The size/efficiency problem can be solved if you encode these IDs. For example, let’s expand our dataset from above so that we can better see the impact of encoding (and compressing) variables with many digits.

. preserve

. expand 1000
(6,993 observations created)

. g double verylong = int(runiform()*100000)

. qui d, sh

.     loc old `"`c(width)'"'

. encode campus3, g(shortcampus)

. tostring verylong, g(vl2)
vl2 generated as str5

. encode vl2, g(shorter)

. drop vl2 campus verylong

. compress
  variable shortcampus was long now byte
  variable shorter was long now int
  variable x was double now byte
  variable mark was double now byte
  (133,000 bytes saved)

. qui d, sh

.     loc new `"`c(width)'"'

. restore

Dataset width changed by c.60% with the same # of variables; that is, it changed from 43 to 16 (-27).

Downsides for this reduction method

  1. it takes a while to -tostring-, -encode- and -compress- variables and

  2. importantly, if you ever need to merge/match/append this data to another datset with campus IDs your encoded values will likely not match between datasets
  • you’ll want to merge/match/append on the original (or better string versions) of the IDs.
  1. -encode- has an upper limit of values
  • I dont actually know what this is nor could I find it in the help files, but it might be limited by the value label length limit (32k)… but you can manually encode by assigning a number by `panel’ (that is by campus group) and then if you have too many values to label them, create a look up table for later use.

Alternatively: save to external file

So, using a bigger version of the expanded data example above:

. expand 1000000
(6,999,993 observations created)

. g double verylong = int(runiform()*100000)

. qui d, sh

.     loc old `"`c(width)'"'

. egen lookup1 = group(campus)

. egen lookup2 = group(verylong)

.     preserve

.     keep campus   lookup1

.     qui duplicates drop campus lookup1, force // dont need all copies of index

.     qui sa lookuptable.dta, replace

.     restore

. drop campus* verylong

. qui compress

. qui d, sh

.     loc new `"`c(width)'"'

Dataset width changed by about 80% with the same # of variables; that is, it changed from 43 to 7 (-36).

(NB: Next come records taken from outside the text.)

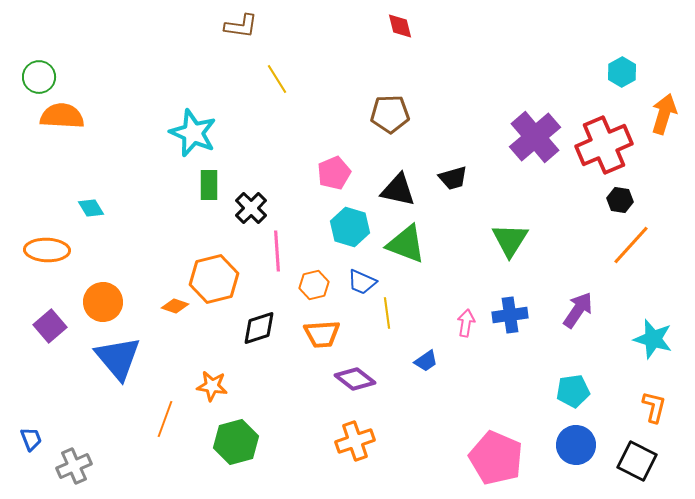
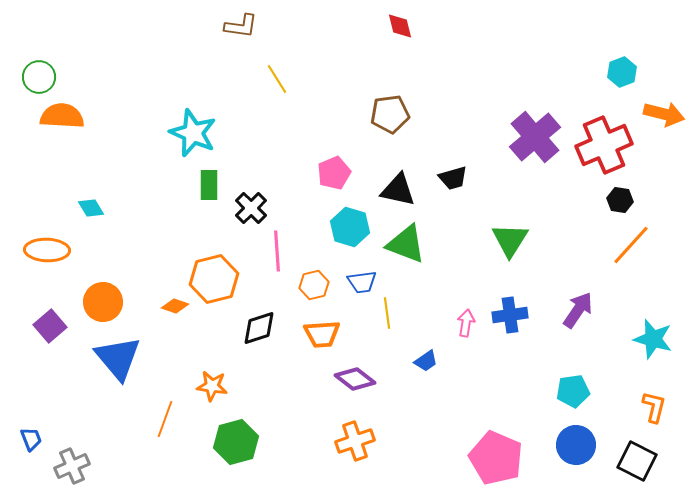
cyan hexagon at (622, 72): rotated 8 degrees clockwise
brown pentagon at (390, 114): rotated 6 degrees counterclockwise
orange arrow at (664, 114): rotated 87 degrees clockwise
blue trapezoid at (362, 282): rotated 32 degrees counterclockwise
gray cross at (74, 466): moved 2 px left
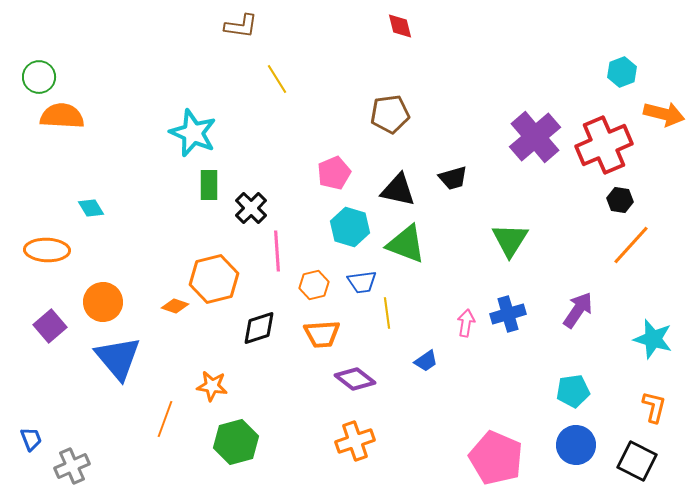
blue cross at (510, 315): moved 2 px left, 1 px up; rotated 8 degrees counterclockwise
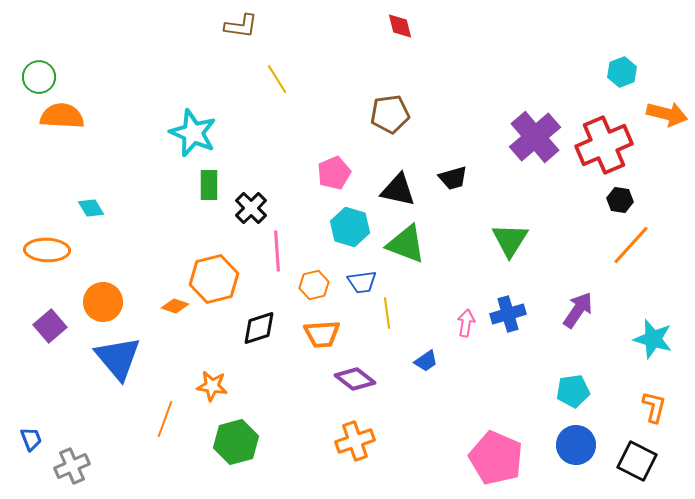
orange arrow at (664, 114): moved 3 px right
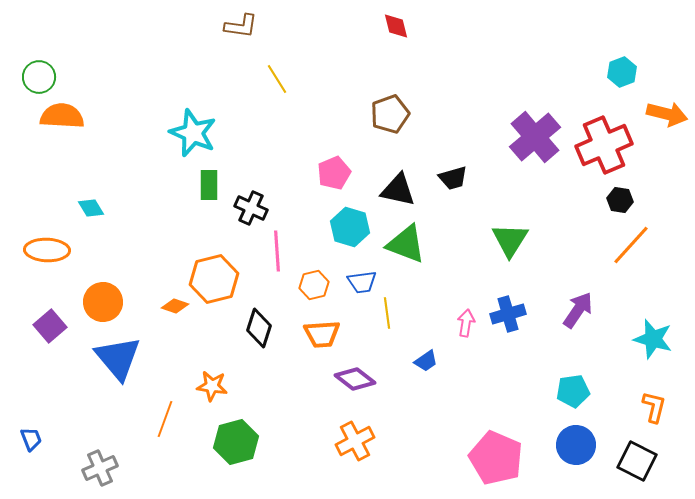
red diamond at (400, 26): moved 4 px left
brown pentagon at (390, 114): rotated 12 degrees counterclockwise
black cross at (251, 208): rotated 20 degrees counterclockwise
black diamond at (259, 328): rotated 54 degrees counterclockwise
orange cross at (355, 441): rotated 9 degrees counterclockwise
gray cross at (72, 466): moved 28 px right, 2 px down
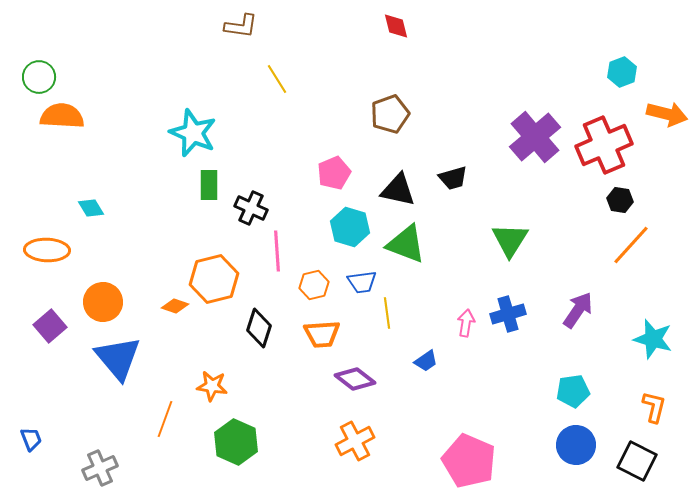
green hexagon at (236, 442): rotated 21 degrees counterclockwise
pink pentagon at (496, 458): moved 27 px left, 3 px down
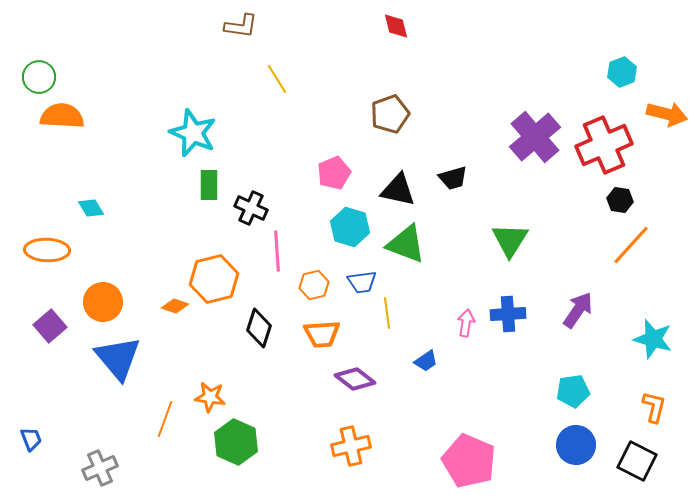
blue cross at (508, 314): rotated 12 degrees clockwise
orange star at (212, 386): moved 2 px left, 11 px down
orange cross at (355, 441): moved 4 px left, 5 px down; rotated 15 degrees clockwise
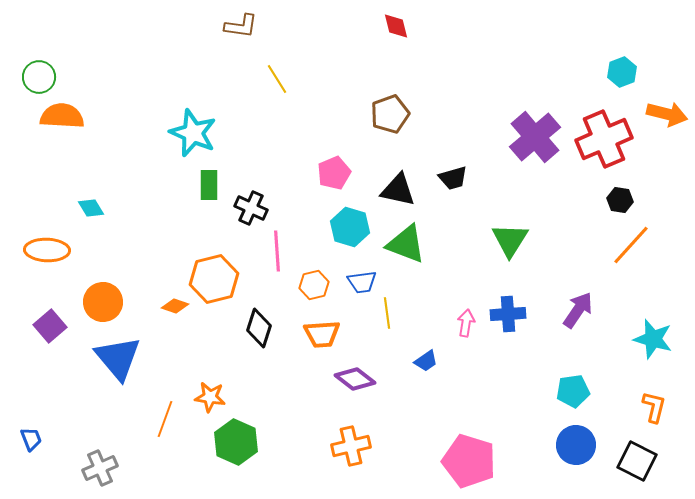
red cross at (604, 145): moved 6 px up
pink pentagon at (469, 461): rotated 6 degrees counterclockwise
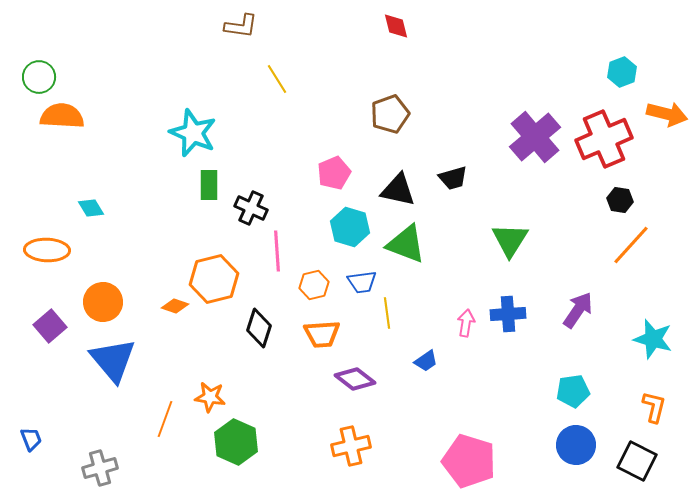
blue triangle at (118, 358): moved 5 px left, 2 px down
gray cross at (100, 468): rotated 8 degrees clockwise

I created this example using -markstat- from SSC. The code for producing this file at the link below:

Stata command file is here (.stmd)

The most powerful part of -markstat- is that this same .stmd file is used to produce a HTML, PDF (LaTeX), DOCX, S5 Web Slide Show, and BEAMER presentation (LaTeX again).

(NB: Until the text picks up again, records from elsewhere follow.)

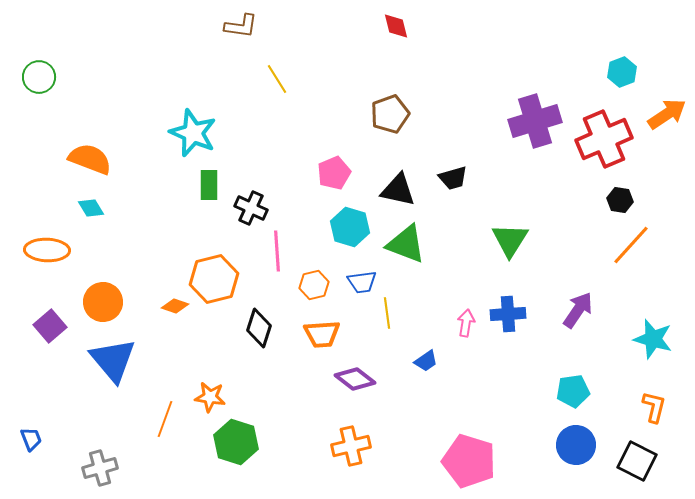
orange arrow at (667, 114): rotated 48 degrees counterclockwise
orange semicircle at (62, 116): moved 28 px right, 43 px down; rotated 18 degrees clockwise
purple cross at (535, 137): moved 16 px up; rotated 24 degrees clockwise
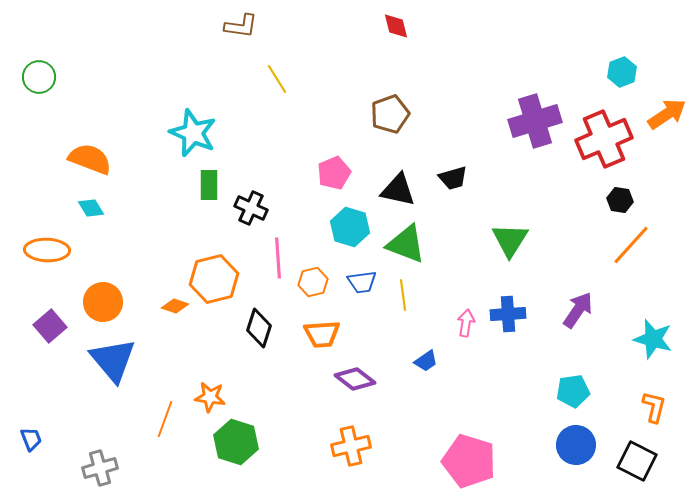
pink line at (277, 251): moved 1 px right, 7 px down
orange hexagon at (314, 285): moved 1 px left, 3 px up
yellow line at (387, 313): moved 16 px right, 18 px up
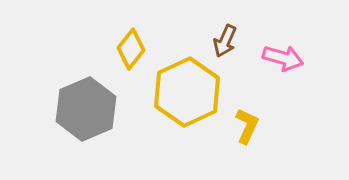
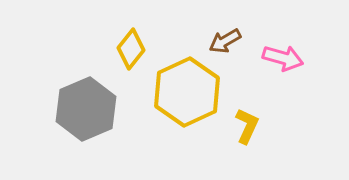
brown arrow: rotated 36 degrees clockwise
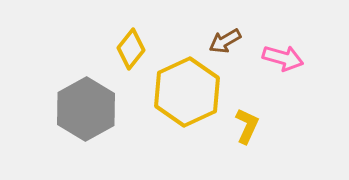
gray hexagon: rotated 6 degrees counterclockwise
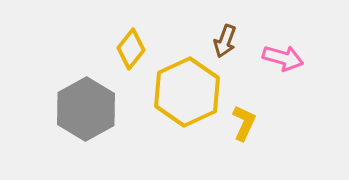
brown arrow: rotated 40 degrees counterclockwise
yellow L-shape: moved 3 px left, 3 px up
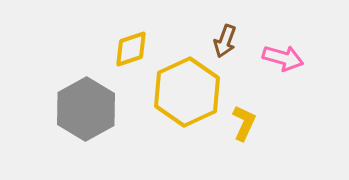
yellow diamond: rotated 33 degrees clockwise
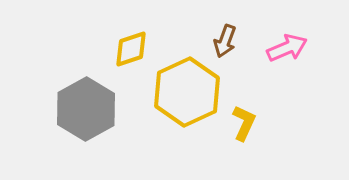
pink arrow: moved 4 px right, 10 px up; rotated 39 degrees counterclockwise
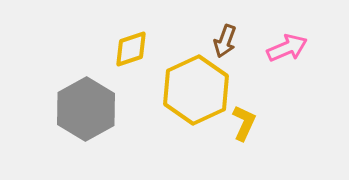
yellow hexagon: moved 9 px right, 2 px up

Here are the links for those files:






S5 Web slides


Run the stmd file:

The command file is a .stmd file and is run with the code:

. markstat using levelsofex,   strict  
. markstat using levelsofex, docx  nodo strict
. markstat using levelsofex, pdf   nodo strict
. **because beamer below will overwrite!
.     copy levelsofex.pdf levelsofexpdf2.pdf, replace public 
. markstat using levelsofex,   beamer(madrid) nodo strict
. markstat using levelsofex, slides(santiago)  nodo strict

it is not a standard do-file because this is the type of file that is required by -markstat-.